THE BILLIONAIRE RAJ
A JOURNEY THROUGH INDIA’S NEW GILDED AGE
JAMES CRABTREE
Oneworld, 384pp, £18.99
India before the collapse of the Soviet Union was a highly protectionist, socialist state, but Prime Minister Manmohan Singh’s economic reforms in 1991 ushered in a transformational change. As Crabtree’s book ‘colourfully details’, wrote Kapil Komireddi in the
Spectator, ‘it was under Singh that inequality, crony capitalism and corruption attained Himalayan proportions. Indian billionaires, proliferating from a mere two in the 1990s to more than 100 today, finance their extravagant lifestyles with money raided from state banks. Crabtree evocatively profiles these parasites in their habitats: gaudy palaces, private jets, elaborate weddings, Neronian bacchanals.’
Crabtree, the former Mumbai correspondent of the Financial
Times, ‘provides an unsettling portrait of India’s go-go 2000s’, wrote Bilal Qureshi in his New York
Times review. ‘Instead of a raucous celebration of liberalisation, Crabtree offers an exploration of the overnight ascent and dubious finances of India’s new billionaire class.
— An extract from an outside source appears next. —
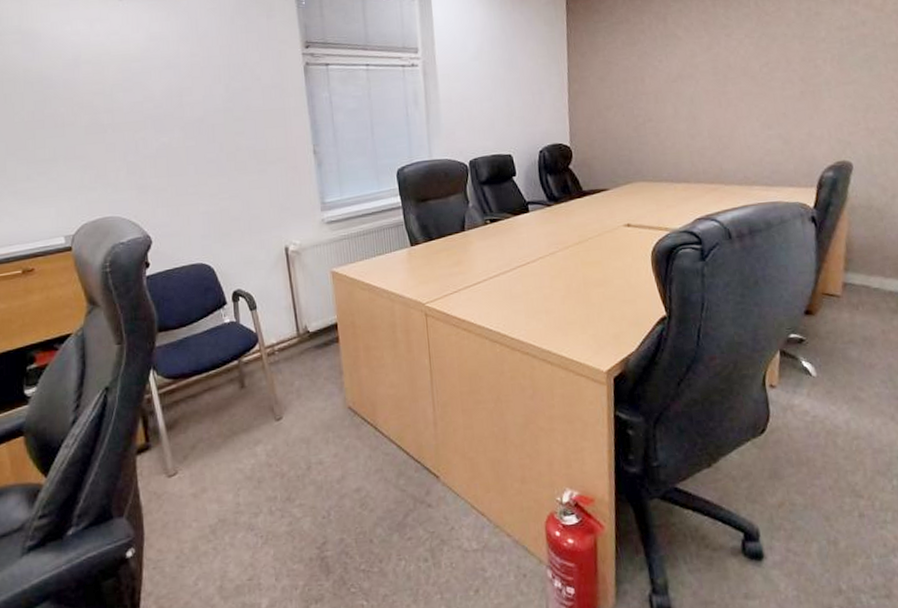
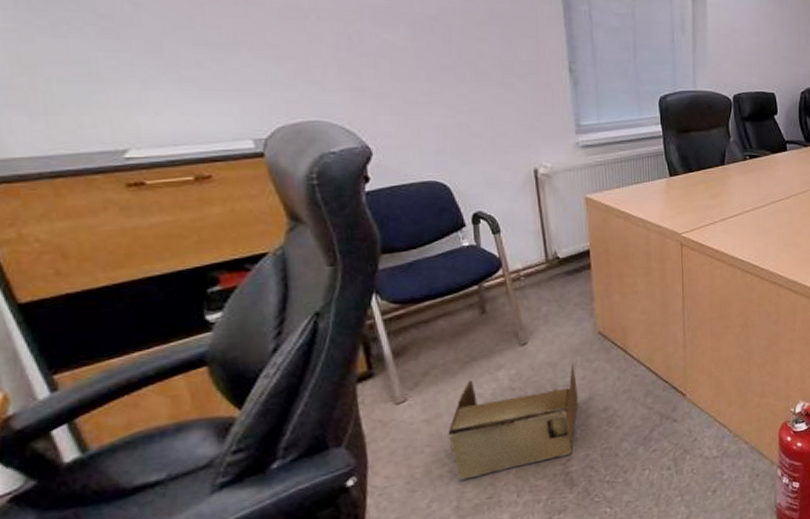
cardboard box: none [212,440,332,558] -> present [448,364,579,480]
Raising cantilevered skyscrapers over slums and building fortunes on graft and kickbacks, the executives profiled in the book operate with the unobstructed swagger of robber barons. Crabtree’s Indian story is a cautionary tale of globalisation’s excesses and the consequences for one of the world’s most unequal societies.’ Jonathan A Knee, writing in the
Washington Post, regretted that ‘he devotes only the shortest of the book’s three sections to descriptions of individual billionaires’. However, the failure ‘to deliver on the promise of a comprehensive portrait of a newly minted cluster of billionaires who rule the world’s second most populous country does not mean the book is without interest. On the contrary, the book is chock-full of profoundly revealing vignettes from various corners of India’s endlessly diverse society and economy.’